Civil Rights

Diocese of Cleveland’s new anti-LGBTQ+ policy is sinful

The Catholic Church is an institution with a track record of abusing children.

In recent years, courts across the globe have required the church to pay out millions upon millions of dollars to victims. Some were young women in Ireland and elsewhere held against their will in what were known as “mother and baby homes” in which the mothers and their children were often horrifically abused, many to death. 

Also in Ireland, more than 10,000 girls and women were confined to Magdalene Laundries between 1922 and 1996. This included sex workers, unmarried mothers, the daughters of unmarried mothers, victims of rape and even some girls who had never had sex but had been deemed promiscuous. At the Magdalene Laundries, the girls and women provided slave labor, were ubiquitously and monstrously abused. Again, many died.

You might be saying, “Ah, but that’s Ireland.”

The sexual abuse of children by Catholic priests during the past seven decades in every state in America and in many other countries is now well documented. The numbers of priests who raped children and the number of children they raped is staggering. 

Not only did bishops, archbishops and cardinals know priests were abusing children, they went to great efforts to hide the abuse and protect the abusers. To this day, state attorneys across the nation continue to investigate victims’ claims and produce reports of rampant abuse.

Time and again, those with power in the Catholic Church wield that power over those who have little to no say in the choices being made for them.

In this tradition, the Diocese of Cleveland announced in September its hardline stance against any students, faculty or staff in its schools who openly identify as LGBTQ+. Even rainbows are forbidden on diocesan school properties.

Leaving Christ’s compassion outside the church and school doors, the diocese’s new policy requires parental notification of students who are in some manner exhibiting LGBTQ+ behavior or symbols. The diocese claims it won’t tell families if the student would face physical abuse at home. Right. The Catholic Church claiming expertise at sussing out which families are physically abusive is not very reassuring.

In its statement on the new policies, the diocese claims every person is welcome to the church — as long as they are, or pose as, heterosexual. The diocese further claims that people who are LGBTQ+ are experiencing “gender dysphoria” and “gender confusion,” exposing the diocese’s willful ignorance of biology, which has never been as simple as two types of genitalia.

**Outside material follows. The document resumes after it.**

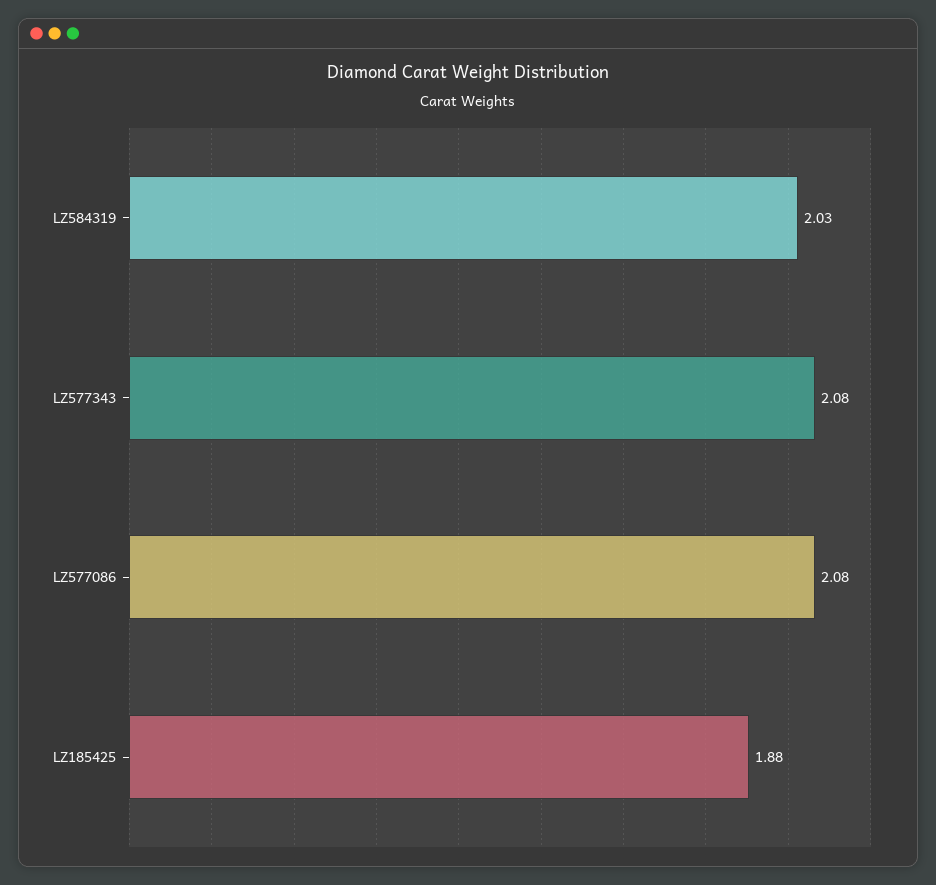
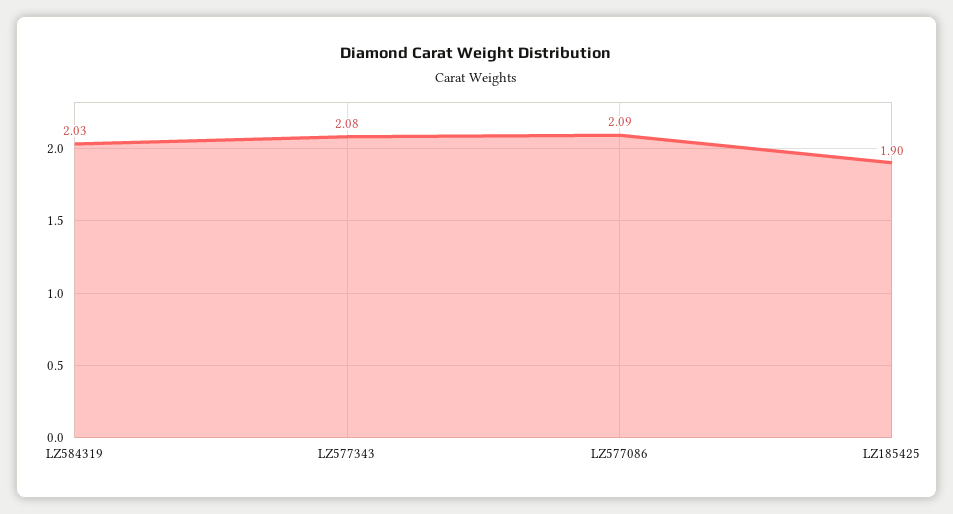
LZ577086: 2.08 -> 2.09
LZ185425: 1.88 -> 1.9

The Diocese of Cleveland insists that LGBTQ+ people are behaving “contrary to the divinely revealed reality of our true, God-given human nature.” If God is responsible for all creation, the diocese’s assertion that God wants only heterosexual expression in humans devalues, indeed brazenly questions, divine omniscience.

People who grew up in times and places where they felt unsafe revealing that they are LGBTQ+ often describe it as feeling invisible, wearing a costume or living a lie. They feared being discovered and then being physically harmed. That stress often takes a huge toll on mental health.

Fewer than 10% of American youths are LGBTQ+ but 24% of 12- to 14-year-old Americans who die by suicide are LGBTQ+, while 40% of homeless youths are LGBTQ+. It doesn’t take a logician to figure out why. Even today, many families kick out children who are gay. Other LGBTQ+ youths run away from home to escape physical abuse.

Some homeless LGBTQ+ children couch-surf at the homes of friends and family. Others wind up in shelters or live on the streets. Many end up trafficked. In his book “Dear America,” Pulitzer Prize-winning author Jose Antonio Vargas describes how he came out in high school when he was 16. Though he was a good student and never in trouble, Vargas’ grandparents, who were Filipino immigrants and Catholic, kicked him out when they learned. 

Suddenly homeless, Vargas went to the home of a 38-year-old man whom he’d met in an internet chat room for gay men. He remained with the man until his grandparents asked him to return home. For many homeless LGBTQ+ youths, like all homeless teens, the enticement of shelter and meals makes them easy prey for human trafficking.

If the Catholic Church as an institution is unable to reflect on its innumerable recent crimes committed against children and stop new abuses, including this anti-LGBTQ+ policy, it might consider the financial consequences.

Many families in Northeast Ohio are watching to see if the Catholic schools their children attend will adopt the new anti-LGBTQ+ policies of the Diocese of Cleveland. Many Catholic parents are committed to instilling the virtues of compassion and love for all humanity in their children and will not spend their money on schools that promulgate bigotry and hypocrisy.